(About this task) Looking at the records below, say how many lines include "Example", and add nothing else.

(Data to use)
====================
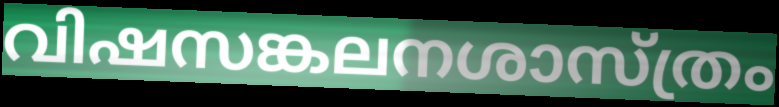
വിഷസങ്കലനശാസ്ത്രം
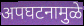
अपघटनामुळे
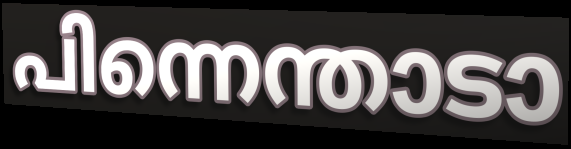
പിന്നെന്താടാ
====================
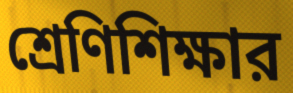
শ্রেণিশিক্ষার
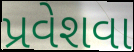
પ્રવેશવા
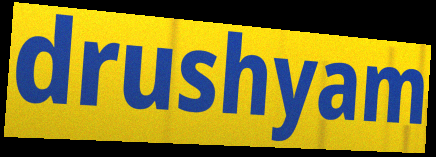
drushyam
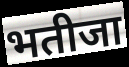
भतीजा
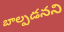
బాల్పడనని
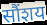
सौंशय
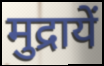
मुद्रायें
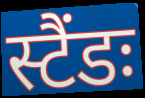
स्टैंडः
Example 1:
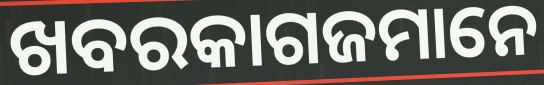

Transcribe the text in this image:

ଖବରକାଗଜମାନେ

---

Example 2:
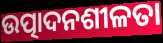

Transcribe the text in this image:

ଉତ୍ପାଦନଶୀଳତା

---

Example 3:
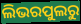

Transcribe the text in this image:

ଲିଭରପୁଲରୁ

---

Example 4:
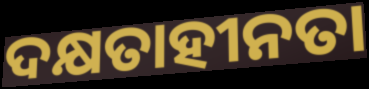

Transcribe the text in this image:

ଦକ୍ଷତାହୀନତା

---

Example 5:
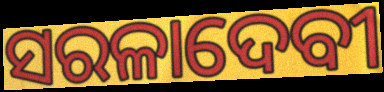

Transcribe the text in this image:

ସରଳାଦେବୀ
====================
(Solution to the exercise) 5